# Candle meditation



## Pondererer (May 18, 2016)

Anyone tried this? I think this might be a useful tool, better then regular meditation where it's so easy to drift and lose focus. i will be trying this out.

http://www.the-guided-meditation-site.com/candle-meditation.html


----------



## TDX (Jul 12, 2014)

There was a study in patients with panic disorder where they induced depersonalization by making them stare at a dot in the wall. "Candle Meditation" seems to be the same thing, so I think it's not a good idea.


----------



## Zed (Jul 25, 2015)

TDX said:


> There was a study in patients with panic disorder where they induced depersonalization by making them stare at a dot in the wall. "Candle Meditation" seems to be the same thing, so I think it's not a good idea.


How about you try it before you start knocking it?

The study in patients with panic disorder is hardly relatable to dp.


----------



## Zed (Jul 25, 2015)

Pondererer said:


> Anyone tried this? I think this might be a useful tool, better then regular meditation where it's so easy to drift and lose focus. i will be trying this out.
> 
> http://www.the-guided-meditation-site.com/candle-meditation.html


This sounds interesting. Anything which helps calm an anxious mind has to be well worth trying.


----------



## TDX (Jul 12, 2014)

> The study in patients with panic disorder is hardly relatable to dp.


Doing something that might induce depersonalization for someone who already has DPD doesn't sound to me like a good idea. Especially not if there is a user who even got DPD from something like this:

"My DP/DR was triggered by looking too much into my computer screen and concentrating on this "virtual" thing. I suddenly had the feeling that something seriously changed or got damaged inside of my brain and since this day, nothing was the same anymore. Of course nothing was damaged, but it really felt like that."

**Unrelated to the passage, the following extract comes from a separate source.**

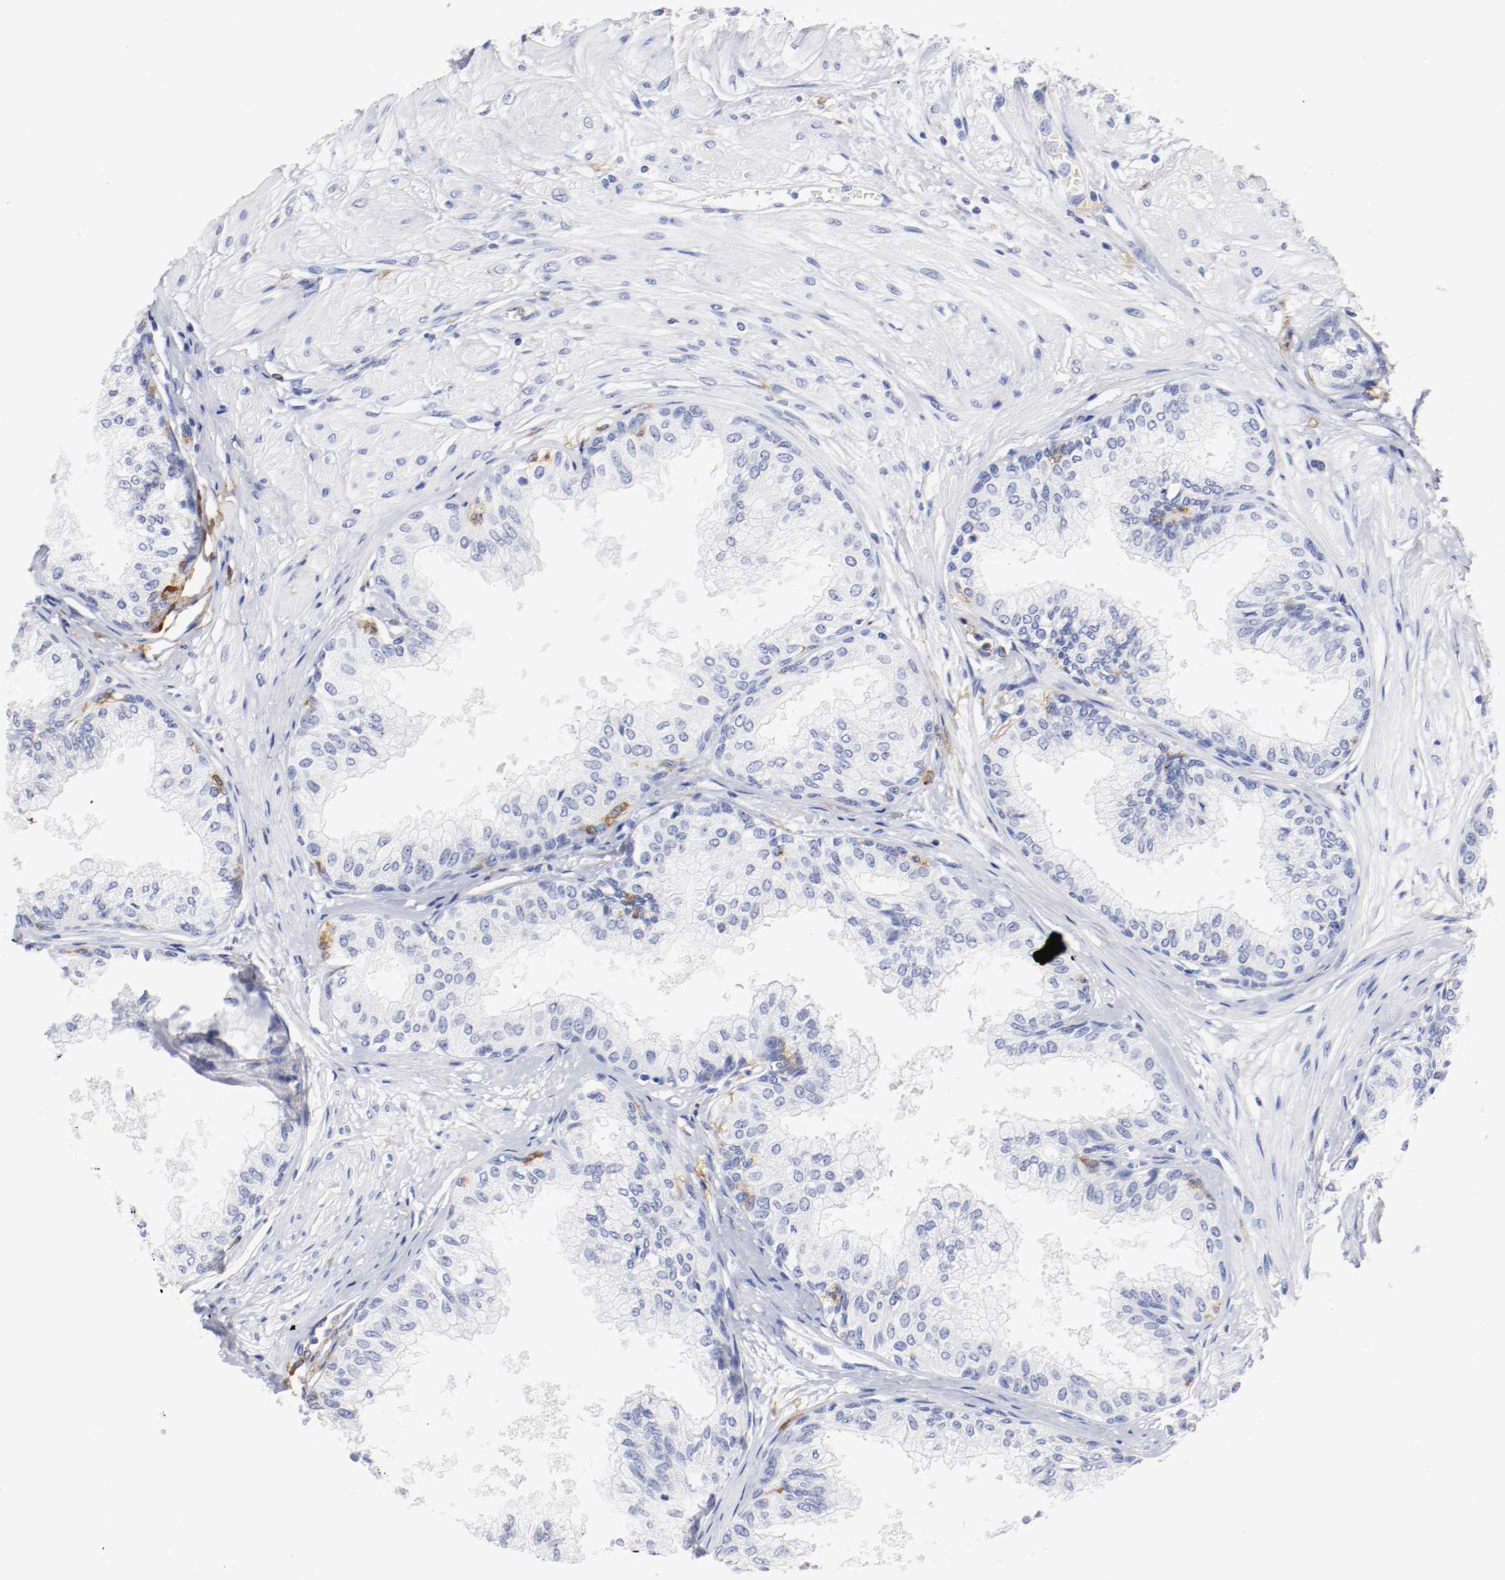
{"staining": {"intensity": "strong", "quantity": "<25%", "location": "nuclear"}, "tissue": "prostate", "cell_type": "Glandular cells", "image_type": "normal", "snomed": [{"axis": "morphology", "description": "Normal tissue, NOS"}, {"axis": "topography", "description": "Prostate"}, {"axis": "topography", "description": "Seminal veicle"}], "caption": "IHC of normal prostate reveals medium levels of strong nuclear positivity in approximately <25% of glandular cells.", "gene": "ITGAX", "patient": {"sex": "male", "age": 60}}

Source: http://www.dpselfhelp.com/forum/index.php?/topic/51302-in-which-situation-did-your-dpdr-start/#entry355938


----------



## Zed (Jul 25, 2015)

TDX said:


> Doing something that might induce depersonalization for someone who already has DPD doesn't sound to me like a good idea. Especially not if there is a user who even got DPD from something like this:
> 
> "My DP/DR was triggered by looking too much into my computer screen and concentrating on this "virtual" thing. I suddenly had the feeling that something seriously changed or got damaged inside of my brain and since this day, nothing was the same anymore. Of course nothing was damaged, but it really felt like that."
> 
> Source: http://www.dpselfhelp.com/forum/index.php?/topic/51302-in-which-situation-did-your-dpdr-start/#entry355938


LOL.. Are you serious? This post has nothing to do with using candle meditation and is not relatable in any way.. It's about someone who TRIGGERED their dpd by staring at a some 'virtual thing' image on computer screen... Whoopy doo.

Go and find someone else who might be interested in your rubbish. I'm not!


----------



## TDX (Jul 12, 2014)

> LOL.. Are you serious? This post has nothing to do with using candle meditation and is not relatable in any way.. It's about someone who TRIGGERED their dpd by staring at a some 'virtual thing' image on computer screen... Whoopy doo.


I don't think that there is a difference between staring at screen and staring at a candle. Staring is staring.



> Go and find someone else who might be interested in your rubbish. I'm not!


I think telling someone about the risk about a certain practise that he is going to start is by no means rubbish. It would be irresponsible to recommend something that not only induced DP in a experimental setting, but even induced DPD in a person we know.


----------



## Zed (Jul 25, 2015)

TDX said:


> I think telling someone about the risk about a certain practise that he is going to start is by no means rubbish. It would be irresponsible to recommend something that not only induced DP in a experimental setting, but even induced DPD in a person we know.


So why don't you make a separate thread warning everyone of the dangers of staring and leave this thread to discussions around candle meditating?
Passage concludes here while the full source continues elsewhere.